As floods rise in Bangladesh, crab farming helps families tread water

  • alternative source of income
- Reuters, JOYMONI (Bangladesh)

Mar 19, 2018-Kishore Mondol, a farmer in the low-lying deltas of southern Bangladesh, points at the four-foot-high platform of grey clay he and his wife have just struggled to build.

The mound is intended to keep their next home above ever-rising floodwaters. But even it won’t last long, he fears.

“Within the next 10 years, monsoon high tides will be flowing over this level,” he predicts.

With tidal floods fast worsening as a result of more intense rainfall and sea level rise, “this is the third time within 20 years we are moving our home higher,” complained Mondol, whose village lies in Khulna district, at the head of southwestern Bangladesh’s Sundarbans tidal forests.

Sea level rise and worsening storm surges are making life increasingly precarious in southern Bangladesh’s low-lying deltas, flooding homes and filling fields with salty water that keeps rice from growing.

Many former farmers have switched to raising tiger shrimp—now Bangladesh’s second biggest export after garments—in shallow ponds. But even the shrimp are now dying in many areas, hit by viral infections, local people say.

Instead, as waters continue to rise, women in the region have hit on a new, tough and flood-friendly harvest: mud crabs.

In a village where most land lies 10 feet or less above sea level, and is flanked by major rivers on either side, flooding is an ever worsening worry for residents of Joymoni.
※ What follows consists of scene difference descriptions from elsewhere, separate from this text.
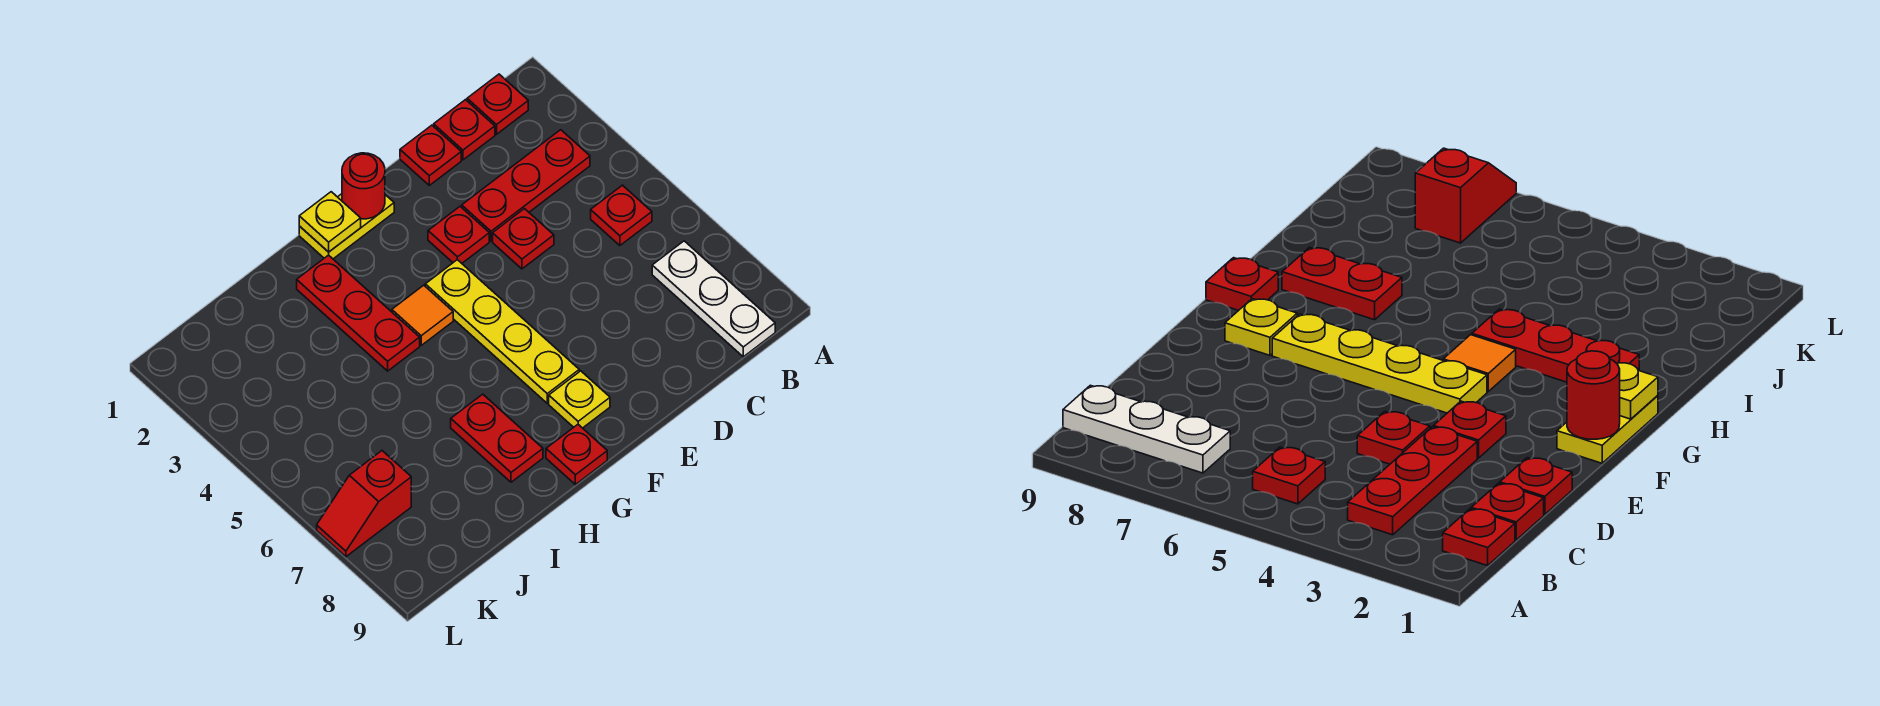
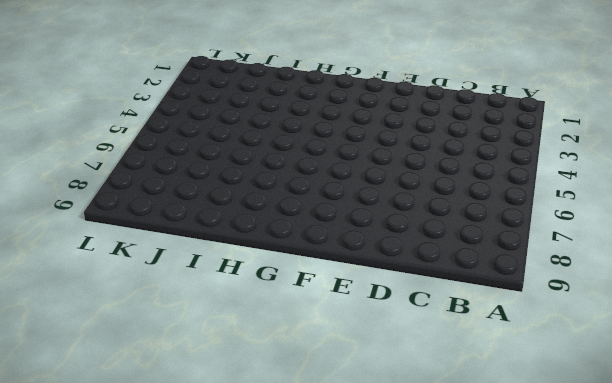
none -> red plate B1 level 1
none -> red plate B3:D3 level 1
none -> red plate B5 level 1

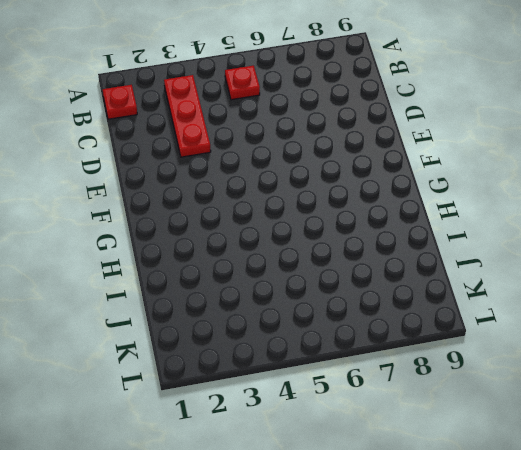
none -> white plate B7:B9 level 1
none -> red plate C1 level 1
none -> red plate D1 level 1

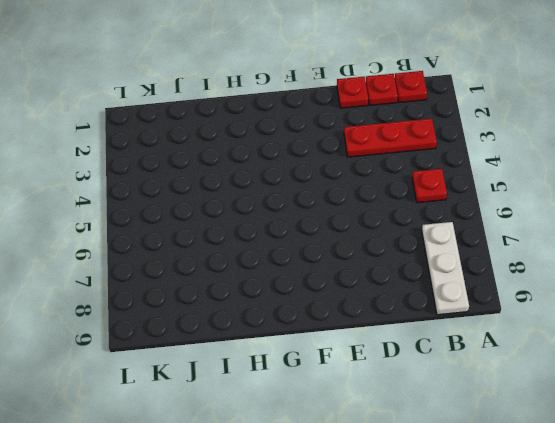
none -> red plate D4 level 1
none -> red plate E3 level 1
none -> yellow plate F1:G1 level 1

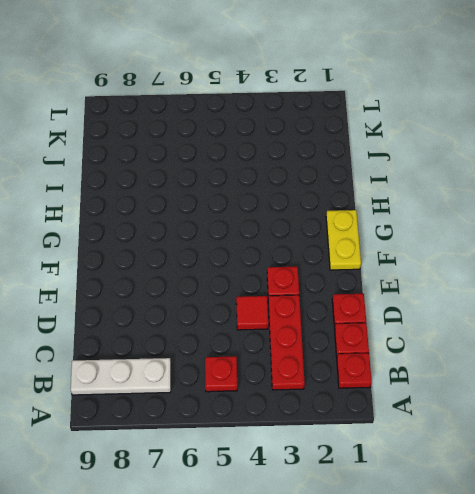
red tile D4 level 1 -> red plate D4 level 1
none -> yellow plate F4:F7 level 1
none -> yellow plate F8 level 1
none -> orange tile G4 level 1

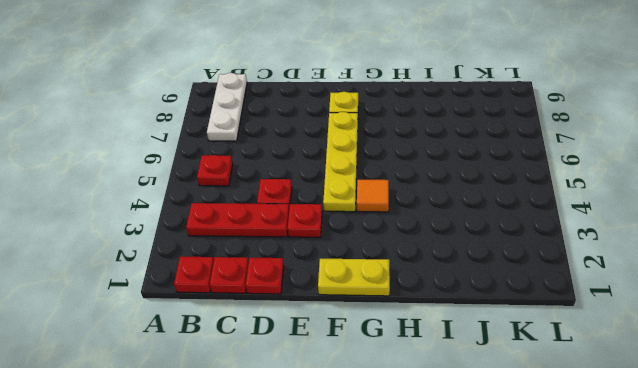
none -> red plate G9 level 1
none -> red plate H2:H4 level 1
none -> red plate H7:H8 level 1

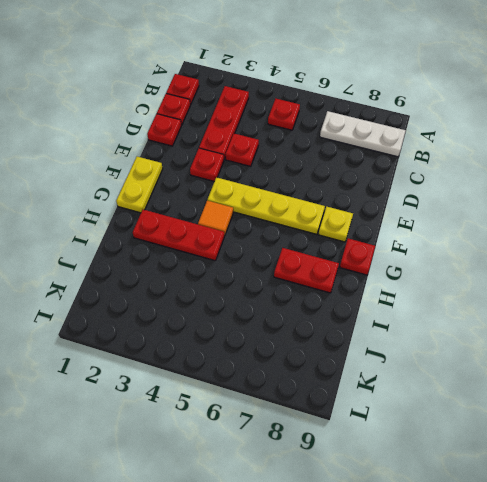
none -> red slope K7:L7 level 1 top K
none -> red round brick F1 level 2
none -> yellow plate G1 level 2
When this year’s monsoon arrives, “we fear water may come as high as 3 feet, especially during the full moon, as our side of the village has no protective embankment since Cyclones Sidr washed it away” in 2007, Tripti Mondol, Kishore’s wife, told the Thomson Reuters Foundation.

Already, “salt is seeping into the very heart of our soil,” she said. Subrat Chandra Gayen, 50, another resident of Joymoni, said nearly 80 percent of families have had to give up on rice farming, which once provided food and an income for most people in the area, including women who sowed, harvested and threshed it.

The loss of income has driven some farmers – particularly men – to migrate and look for work in cities, while many families raising shrimp have fallen into debt after taking high-interest loans from shrimp traders that they are now unable to pay back, local people say.

The Bangladesh government predicts rising sea level could displace about 20 million people from Bangladesh’s coastal districts by 2050.

Crabs, however, may help solve a big share of the problems, the village’s women say.

Khadija Begum, 43, now does a brisk business buying and releasing batches of baby mangrove mud crabs into a shallow pond she has rented for $48 a year from a local land owner now living in Dhaka, the capital.

The tiny crabs, their shells still soft, are caught in local creeks by fishermen. She feeds them small amounts of waste fish once a day, she said, and within two weeks they are six times their original weight and have developed hard brown shells.

Begum catches them, ties their legs with jute string or straw and packs them carefully into large bamboo baskets, which she sends her husband to sell at the Buddhamari local market, 2 km away.

From there they are transported to Dhaka and flown live to major importers China, Japan, Taiwan, Malaysia and Hong Kong, she said.

Fish traders grade the catch, with crabs with claws broken worth less, but those with a clump of bright orange-yellow eggs on their bellies—a delicacy for which South East Asians are willing to pay more—worth up to $26 a kilogram.

Begum and her husband’s earnings from crab sales now add up to between $780 and $840 a year, she said. The money has helped them send their eldest son to college in Khulna—a source of huge pride.

Bangladesh’s fisheries department, working with non-profit organisations, has been encouraging farmers with salt-tainted fields to take up crab farming since 2011, with poor women a particular target for help.